National Book Critics Circle announces award nominees

? Rebels old and young were honored this year by the National Book Critics Circle, which announced its awards nominees Monday.

Ninety-one-year-old Studs Terkel, the oral historian and self-described champion of the “uncelebrated,” will receive a lifetime achievement prize. Competitive nominations went to two books released by McSweeney’s, an irreverent publishing house founded by best-selling author Dave Eggers.

One McSweeney’s nominee: “Rising Up and Rising Down,” William T. Vollman’s seven-volume, 3,300-page examination of violence in human history.

“I told the people who recommended this book that everybody would want to know if they read it. And they said, ‘Yes, we did,”‘ said Elizabeth Taylor, president of the NBCC and Chicago Tribune book editor.

Meanwhile, critics bypassed some of the year’s most talked-about books, including the English translation of Nobel laureate Gabriel Garcia Marquez’s memoir, “Living to Tell the Tale,” and Nobel laureate J.M. Coetzee’s new novel, “Elizabeth Costello.”

Winners will be announced March 4 in New York.

Susan Sontag was nominated for criticism for “Regarding the Pain of Others,” a partial refutation of her influential “On Photography,” which won the NBCC in 1978. Edward P. Jones’ “The Known World,” a National Book Award finalist, was among the fiction nominees, and Anne Applebaum’s “Gulag,” another NBA finalist, was cited in the general nonfiction category.

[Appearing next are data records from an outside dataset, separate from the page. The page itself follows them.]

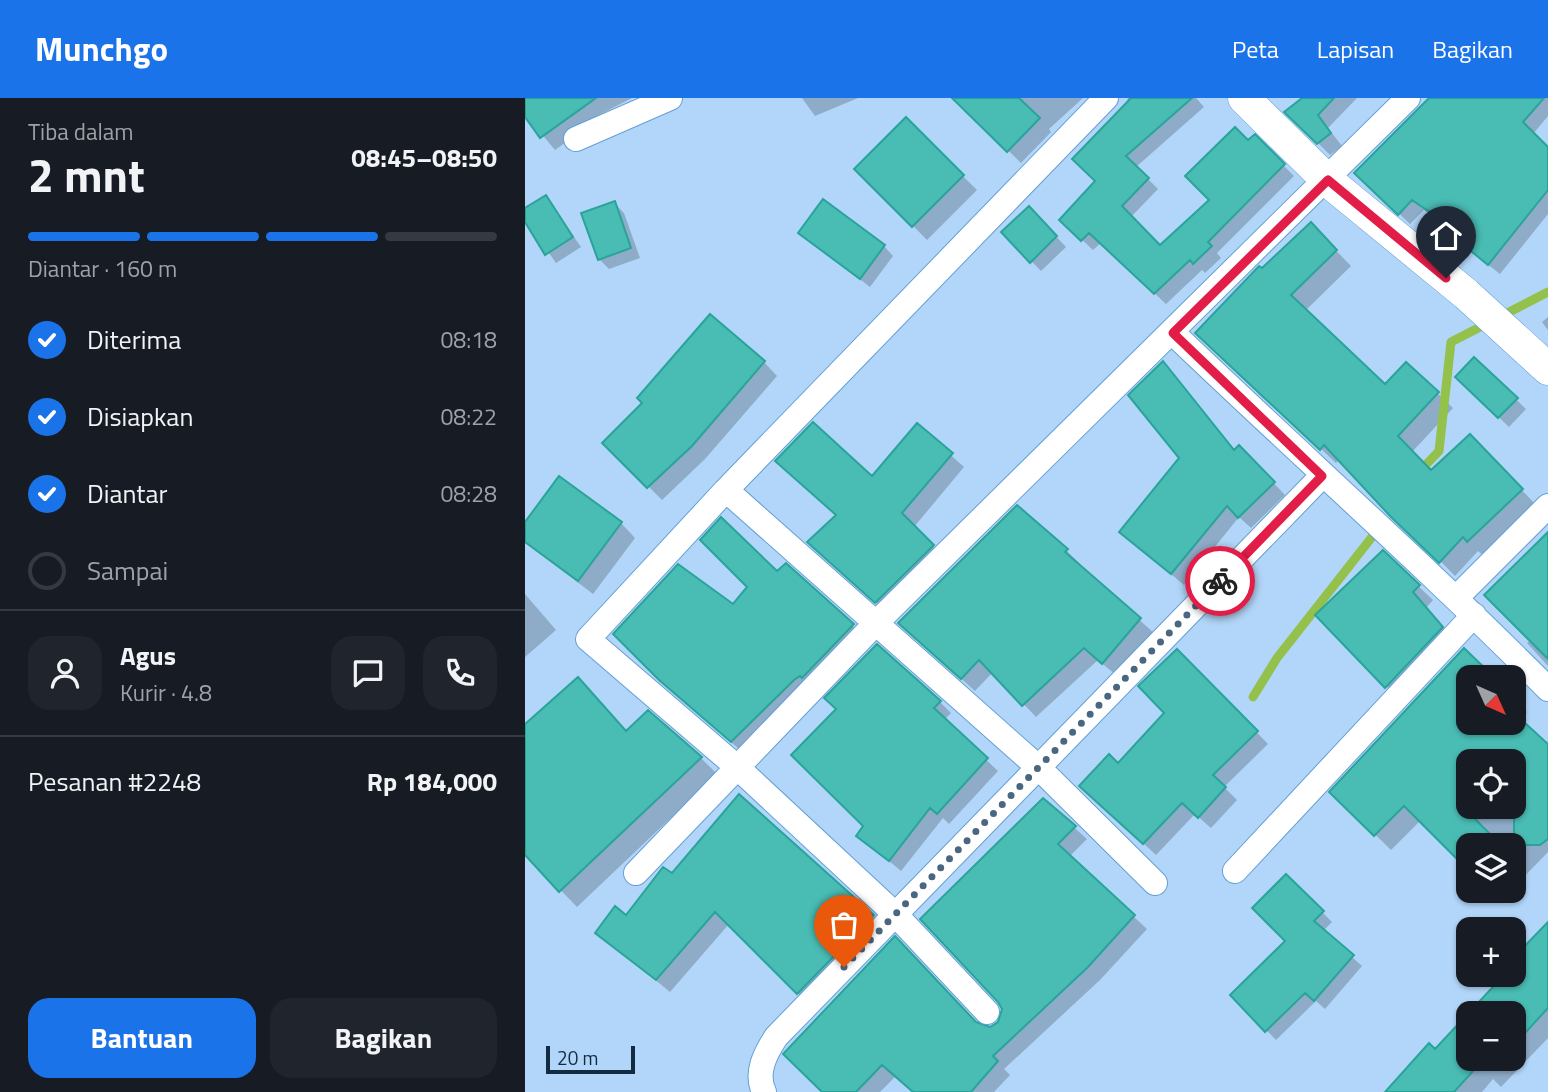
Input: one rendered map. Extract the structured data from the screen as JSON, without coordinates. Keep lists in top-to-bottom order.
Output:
{
  "scale_bar": "20 m",
  "north": "bottom right",
  "page": {
    "header": "Munchgo",
    "nav": ["Peta", "Lapisan", "Bagikan"],
    "heading": ["2 mnt", "Tiba dalam", "08:45–08:50"],
    "panel": [
      "Agus",
      "Kurir · 4.8",
      "Pesanan #2248",
      "Rp 184,000"
    ],
    "bar": "Diantar · 160 m",
    "list": [
      ["Diterima", "08:18"],
      ["Disiapkan", "08:22"],
      ["Diantar", "08:28"],
      "Sampai"
    ],
    "map_buttons": ["+", "−"],
    "buttons": ["Bantuan", "Bagikan"],
    "scale": "20 m"
  }
}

Monica Ali’s “Brick Lane,” Caryl Phillips’ “A Distant Shore,” Richard Powers’ “The Time of Our Singing” and Tobias Wolff’s “Old School” were the other fiction nominees.

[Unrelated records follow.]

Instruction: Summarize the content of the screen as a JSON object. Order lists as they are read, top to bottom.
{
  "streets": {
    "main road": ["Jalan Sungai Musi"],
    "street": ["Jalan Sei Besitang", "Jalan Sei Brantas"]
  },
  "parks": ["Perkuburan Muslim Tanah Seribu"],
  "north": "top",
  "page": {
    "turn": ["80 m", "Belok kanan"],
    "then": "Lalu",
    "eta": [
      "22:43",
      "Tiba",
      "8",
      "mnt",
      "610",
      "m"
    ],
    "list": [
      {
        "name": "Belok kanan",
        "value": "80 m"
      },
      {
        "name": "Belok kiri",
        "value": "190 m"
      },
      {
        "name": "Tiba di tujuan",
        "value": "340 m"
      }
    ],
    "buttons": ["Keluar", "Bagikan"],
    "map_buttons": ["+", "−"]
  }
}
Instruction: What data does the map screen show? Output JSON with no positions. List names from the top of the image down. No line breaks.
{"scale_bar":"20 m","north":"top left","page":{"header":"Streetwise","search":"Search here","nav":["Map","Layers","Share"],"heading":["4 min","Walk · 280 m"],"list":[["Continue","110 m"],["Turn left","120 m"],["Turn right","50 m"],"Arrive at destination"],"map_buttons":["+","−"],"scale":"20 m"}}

Also nominated for nonfiction were Carolyn Alexander’s “The Bounty,” Paul Hendrickson’s “Sons of Mississippi” and Adrian Nicole LeBlanc’s “Random House.”

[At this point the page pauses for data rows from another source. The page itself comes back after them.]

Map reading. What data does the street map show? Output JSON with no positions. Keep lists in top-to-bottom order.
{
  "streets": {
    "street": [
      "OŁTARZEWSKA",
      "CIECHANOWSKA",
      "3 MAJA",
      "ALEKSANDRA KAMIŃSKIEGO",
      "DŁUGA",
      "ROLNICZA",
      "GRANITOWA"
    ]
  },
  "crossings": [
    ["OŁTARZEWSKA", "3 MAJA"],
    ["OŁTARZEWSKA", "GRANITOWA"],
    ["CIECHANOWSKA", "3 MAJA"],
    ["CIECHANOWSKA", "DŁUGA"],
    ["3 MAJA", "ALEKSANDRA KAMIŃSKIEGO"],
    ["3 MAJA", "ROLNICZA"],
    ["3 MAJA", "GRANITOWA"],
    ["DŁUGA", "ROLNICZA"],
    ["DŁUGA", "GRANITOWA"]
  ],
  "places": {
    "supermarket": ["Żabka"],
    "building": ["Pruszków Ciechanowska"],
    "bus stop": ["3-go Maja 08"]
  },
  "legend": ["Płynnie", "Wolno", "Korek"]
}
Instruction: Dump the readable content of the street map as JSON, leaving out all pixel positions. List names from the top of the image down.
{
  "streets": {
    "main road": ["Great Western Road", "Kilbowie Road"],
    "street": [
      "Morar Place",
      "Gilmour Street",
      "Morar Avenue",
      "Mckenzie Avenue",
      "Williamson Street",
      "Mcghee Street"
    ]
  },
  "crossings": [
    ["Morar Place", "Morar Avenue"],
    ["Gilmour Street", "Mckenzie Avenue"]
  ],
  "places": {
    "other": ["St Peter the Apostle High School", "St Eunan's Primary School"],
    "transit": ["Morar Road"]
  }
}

George Marsden, a leading religious historian, was a biography-autobiography finalist for “Jonathan Edwards.” Other nominees included Blake Bailey’s “A Tragic Honesty,” an acclaimed biography of the late fiction writer Richard Yates; Paul Elie’s “The Life You Save May Be Your Own”; Carol Loeb Schloss’ “Lucia Joyce”; and William Taubman’s “Khrushchev: The Man and His Era.”

Besides Sontag’s book, criticism nominees were Dagoberto Gilb for “Gritos,” Ross King’s “Michelangelo & the Pope’s Ceiling,” Rebecca Solnit’s “River of Shadows” and Nick Hornby for “Songbook,” a McSweeney’s publication.